Dataset records:

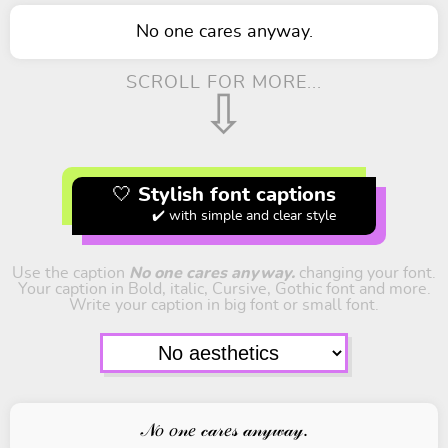
No one cares anyway.
SCROLL FOR MORE...
⇩
🤍 Stylish font captions
✔️ with simple and clear style
Use the caption
No one cares anyway.
changing your font.
Your caption in Bold, italic, Cursive, Gothic font and more.
Write your caption in big font or small font.
𝒩𝑜 𝑜𝓃𝑒 𝒸𝒶𝓇𝑒𝓈 𝒶𝓃𝓎𝓌𝒶𝓎.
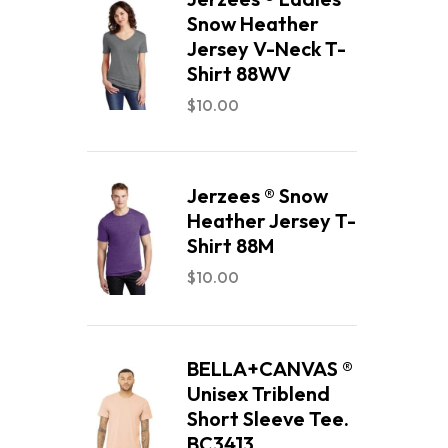
Snow Heather
Jersey V-Neck T-
Shirt 88WV
$
10.00
Jerzees ® Snow
Heather Jersey T-
Shirt 88M
$
10.00
BELLA+CANVAS ®
Unisex Triblend
Short Sleeve Tee.
BC3413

Work order:
Only the text of the entries above is to be given again, exactly, with the pictures left out.

Problem solution:
No one cares anyway.
SCROLL FOR MORE...
⇩
🤍 Stylish font captions
✔️ with simple and clear style
Use the caption
No one cares anyway.
changing your font.
Your caption in Bold, italic, Cursive, Gothic font and more.
Write your caption in big font or small font.
𝒩𝑜 𝑜𝓃𝑒 𝒸𝒶𝓇𝑒𝓈 𝒶𝓃𝓎𝓌𝒶𝓎.
Snow Heather
Jersey V-Neck T-
Shirt 88WV
$
10.00
Jerzees ® Snow
Heather Jersey T-
Shirt 88M
$
10.00
BELLA+CANVAS ®
Unisex Triblend
Short Sleeve Tee.
BC3413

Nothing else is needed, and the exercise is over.